▶ _The problem_:
Retype, without any change, the line that contains "Wellnessresort Goes? Wij" and every line that follows it to the end of the entries, and nothing else.

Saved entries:
------------------------------------------------------------
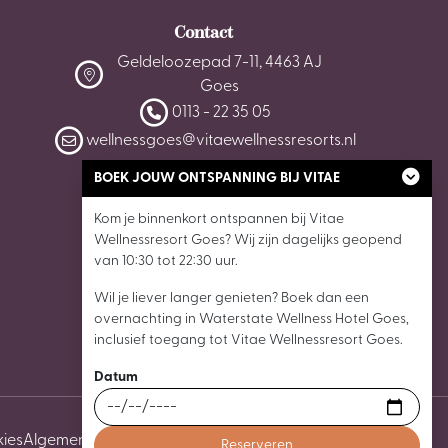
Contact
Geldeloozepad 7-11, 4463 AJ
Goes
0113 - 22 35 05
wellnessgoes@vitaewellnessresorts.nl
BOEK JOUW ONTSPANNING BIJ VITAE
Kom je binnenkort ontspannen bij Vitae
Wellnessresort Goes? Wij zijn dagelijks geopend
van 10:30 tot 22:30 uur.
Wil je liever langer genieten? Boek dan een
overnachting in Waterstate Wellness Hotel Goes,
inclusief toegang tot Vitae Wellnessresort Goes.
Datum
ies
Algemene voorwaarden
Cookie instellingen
------------------------------------------------------------
▶ _Expected output_:
Wellnessresort Goes? Wij zijn dagelijks geopend
van 10:30 tot 22:30 uur.
Wil je liever langer genieten? Boek dan een
overnachting in Waterstate Wellness Hotel Goes,
inclusief toegang tot Vitae Wellnessresort Goes.
Datum
ies
Algemene voorwaarden
Cookie instellingen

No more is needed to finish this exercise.